The ancient city of Chitor lies crumbling and desolate on the back of a long, level-topped hill, which rises solitary to the height of some five hundred feet above the far-stretching plain. Kipling likens it to a great ship, up the sides of which the steep road slopes like a gangway. At the foot lies the modern village, squalid but picturesque.
As we toil, perspiring, up the long ramp which for a weary mile slopes sidelong up the scarped flank of the mountain, and pass through the seven gates which guarded the way, and every one of which was the scene of many a grim and bloody struggle, I will try to sketch the outline of the history of the famous fort, for many centuries the headquarters of the royal race of Mewar.
The Gehlotes, or (as they were afterwards styled) the Sesodias, claim descent from the Sun through Manu, Icshwaca, and Rama Chandra, as indeed do the other Rajput potentates of Jaipur, Marwar, and Bikanir, the Rana of Mewar, however, taking precedence owing to his descent from Lava, the eldest son of Rama.
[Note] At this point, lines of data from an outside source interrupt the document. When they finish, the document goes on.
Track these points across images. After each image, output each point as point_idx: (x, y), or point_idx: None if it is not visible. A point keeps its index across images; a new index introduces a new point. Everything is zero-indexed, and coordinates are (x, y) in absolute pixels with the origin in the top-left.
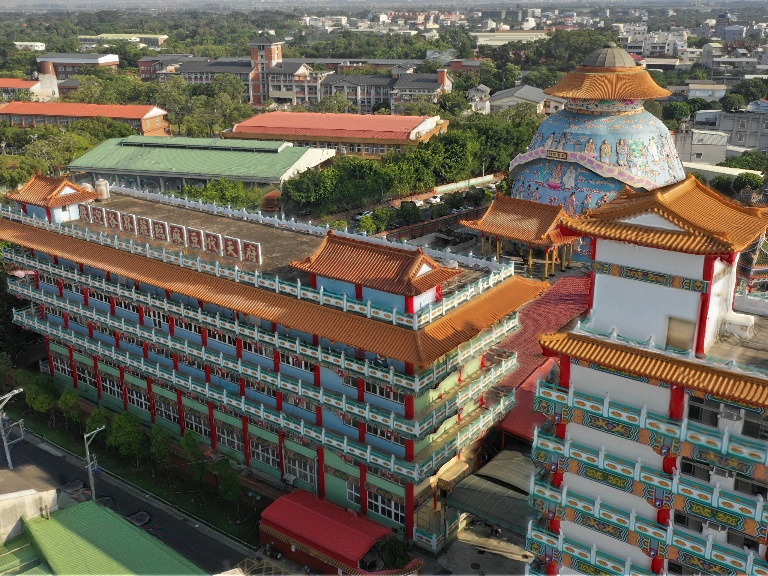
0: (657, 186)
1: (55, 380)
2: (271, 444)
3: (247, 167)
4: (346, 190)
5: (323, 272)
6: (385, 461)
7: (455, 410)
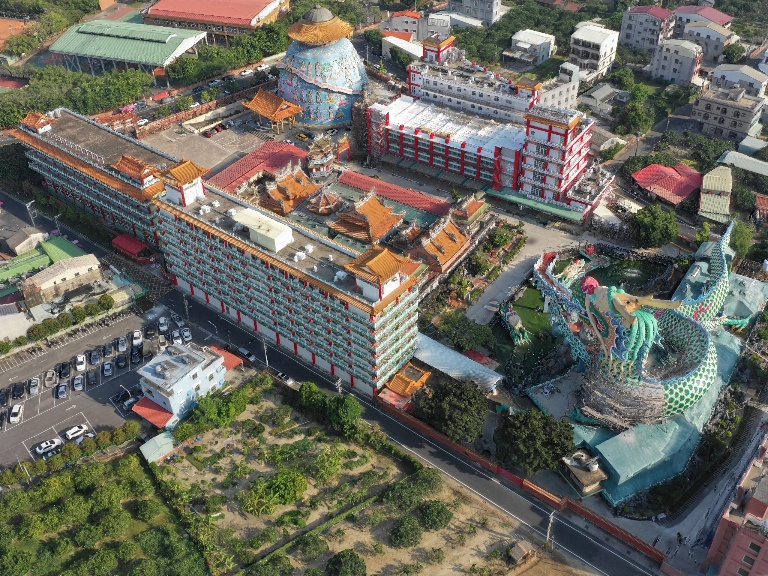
0: (335, 87)
1: (49, 189)
2: (120, 218)
3: (147, 55)
4: (201, 70)
5: (120, 169)
6: (144, 226)
7: None
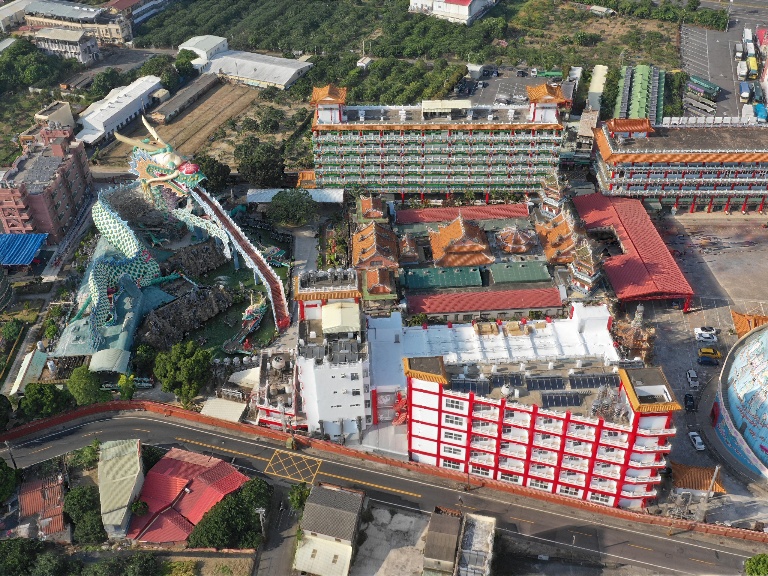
0: None
1: None
2: None
3: None
4: None
5: None
6: None
7: None
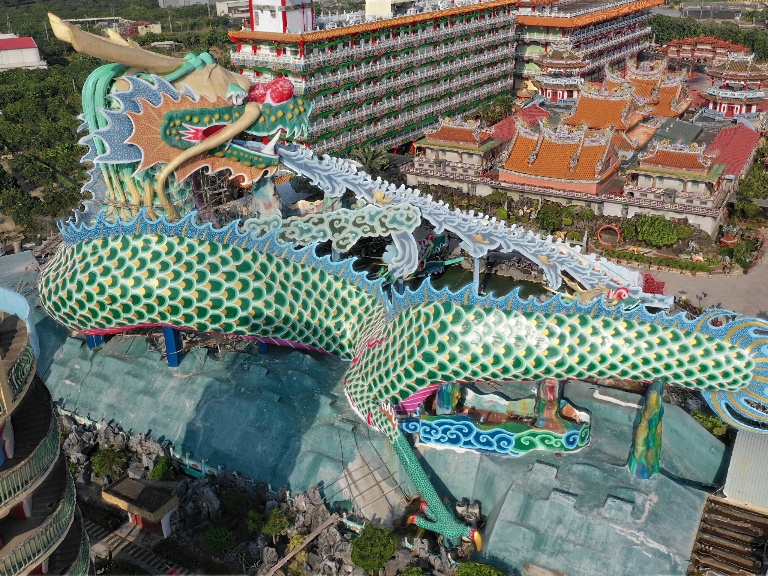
0: None
1: None
2: None
3: None
4: None
5: None
6: None
7: (523, 56)
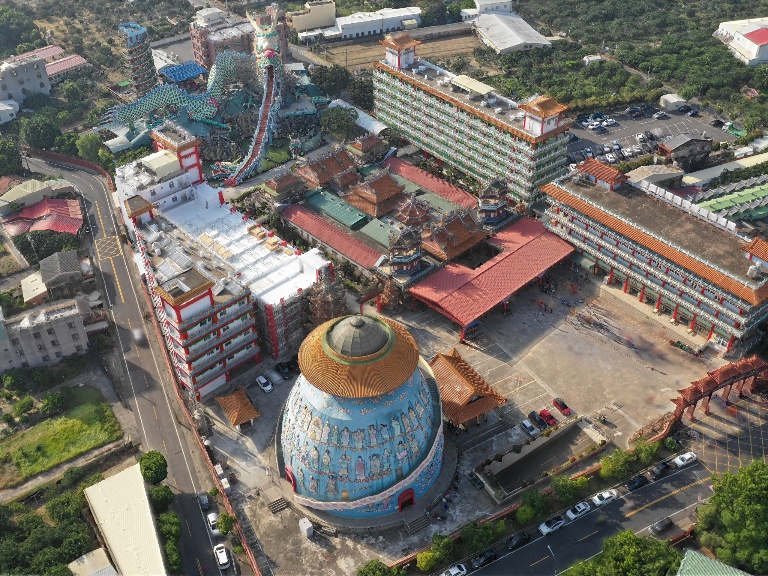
0: None
1: None
2: None
3: None
4: None
5: None
6: None
7: None
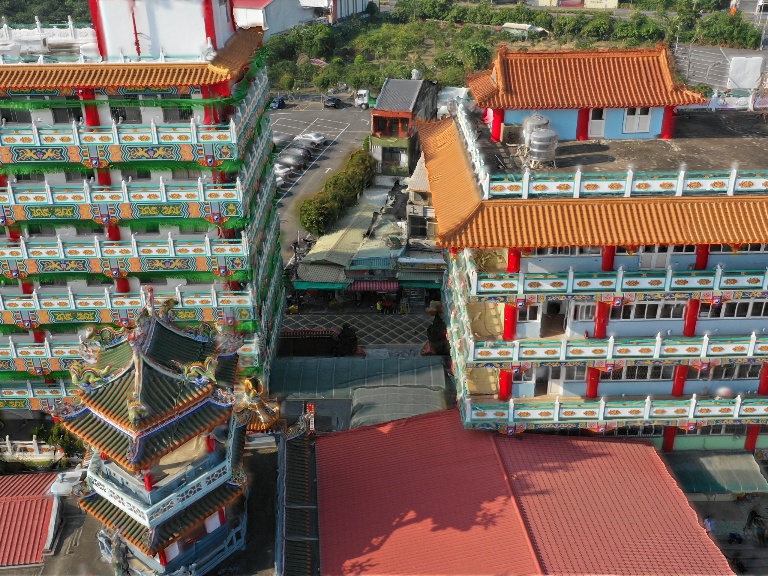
0: None
1: None
2: None
3: None
4: None
5: None
6: None
7: (450, 270)
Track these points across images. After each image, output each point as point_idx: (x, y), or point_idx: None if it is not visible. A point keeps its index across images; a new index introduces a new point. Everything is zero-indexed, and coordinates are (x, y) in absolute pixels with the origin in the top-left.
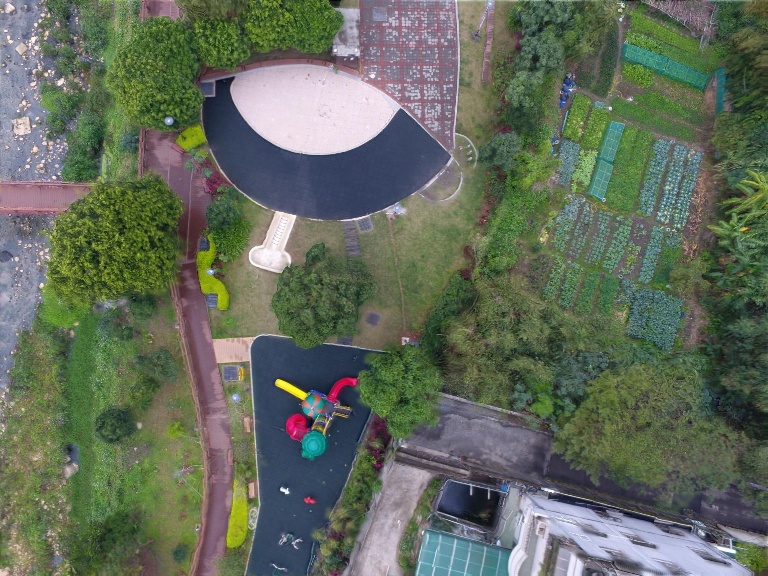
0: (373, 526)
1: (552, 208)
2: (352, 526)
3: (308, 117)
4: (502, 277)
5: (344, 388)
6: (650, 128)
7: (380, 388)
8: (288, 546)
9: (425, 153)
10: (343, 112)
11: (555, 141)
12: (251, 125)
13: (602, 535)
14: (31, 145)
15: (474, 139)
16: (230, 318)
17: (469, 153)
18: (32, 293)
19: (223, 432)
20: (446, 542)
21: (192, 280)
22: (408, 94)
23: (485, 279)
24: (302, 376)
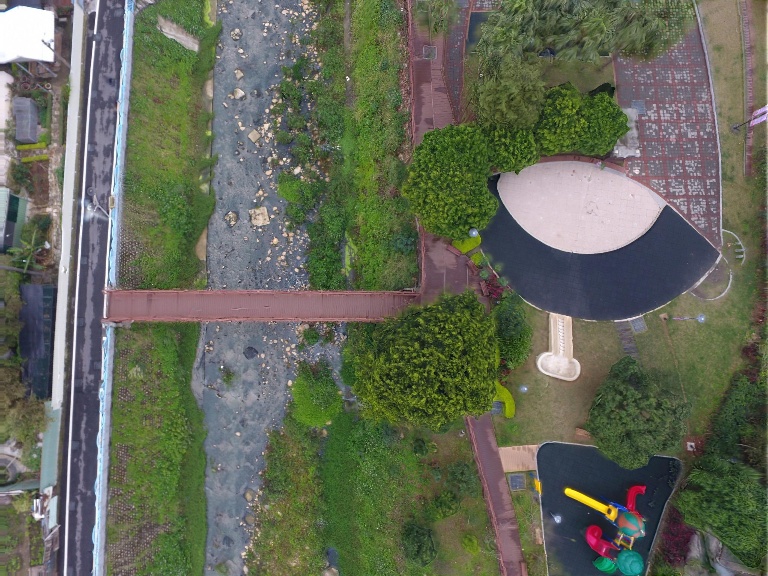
0: None
1: None
2: None
3: (576, 215)
4: None
5: (637, 498)
6: None
7: (736, 520)
8: None
9: (694, 251)
10: (610, 209)
11: None
12: (520, 224)
13: None
14: (270, 236)
15: (741, 235)
16: (514, 425)
17: (739, 251)
18: (280, 391)
19: (514, 544)
20: None
21: None
22: (673, 190)
23: (767, 382)
24: (590, 484)
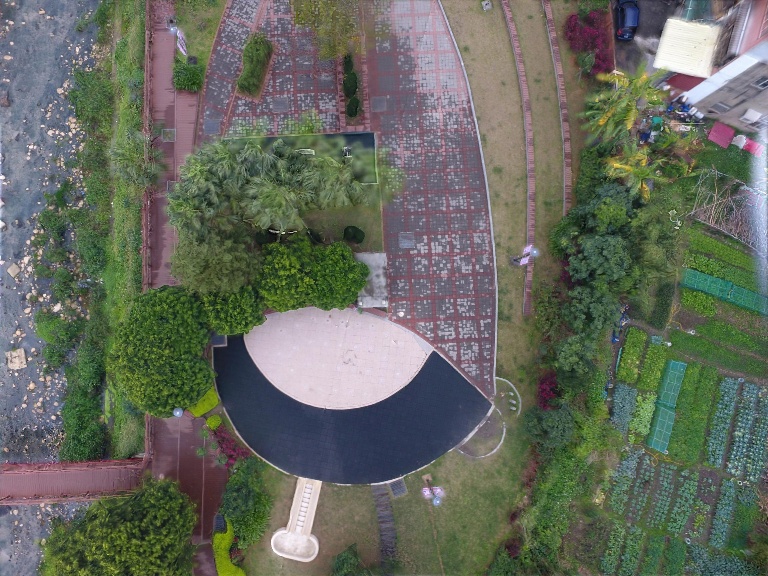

The ancient dynasty of Mewar has fallen from its high estate, but the history of its rise is lost in the mists of grey antiquity.
“We can trace the losses of Mewar, but with difficulty her acquisitions.... She was an old-established dynasty when all the other States were in embryo.” Long before Richard of the Lion-heart fared to Palestine to wrest the Holy City from the infidel, “a hundred kings, its (Mewar’s) allies and dependants, had their thrones raised in Chitor,” to defend it against the sword of the Mohammedan; while overhead floated the banner displaying the golden sun of Mewar on a crimson field.
Some centuries later the Crusaders brought to Europe from the plains of Palestine the novel device of armorial bearings.
Chitor itself appears to have been in possession of the Mori princes until, in A.D. 728, it was taken by Bappa, who, though of royal race, was brought up in obscurity by the Bhils as an attendant on the sacred kine. This shepherd prince, ancestor of the present Rana of Mewar, became a national hero, and many legends are still current concerning him and his romantic deeds. The story of his “amazing marriage,” by which he succeeded in wedding six hundred damsels all at once, is one of the most curious. Bappa, while still a youth, was appealed to, one holiday, by the frolicsome maidens of a neighbouring village, who, led by the daughter of the Solankini chief of Nagda, in accordance with the custom upon this particular saint’s day, had come out to indulge in swinging, but who had forgotten to supply themselves with a swinging-rope. Bappa agreed to get them one if they would play his game first. This the young ladies readily agreed to do; whereupon, all joining hands, he danced with them a certain mystic number of times round a sacred tree.
“Regardless of their doom, the little victims played,”
and finally dispersed to their homes, entirely unconscious that they were all as securely married to Bappa as though they had visited Gretna Green with him.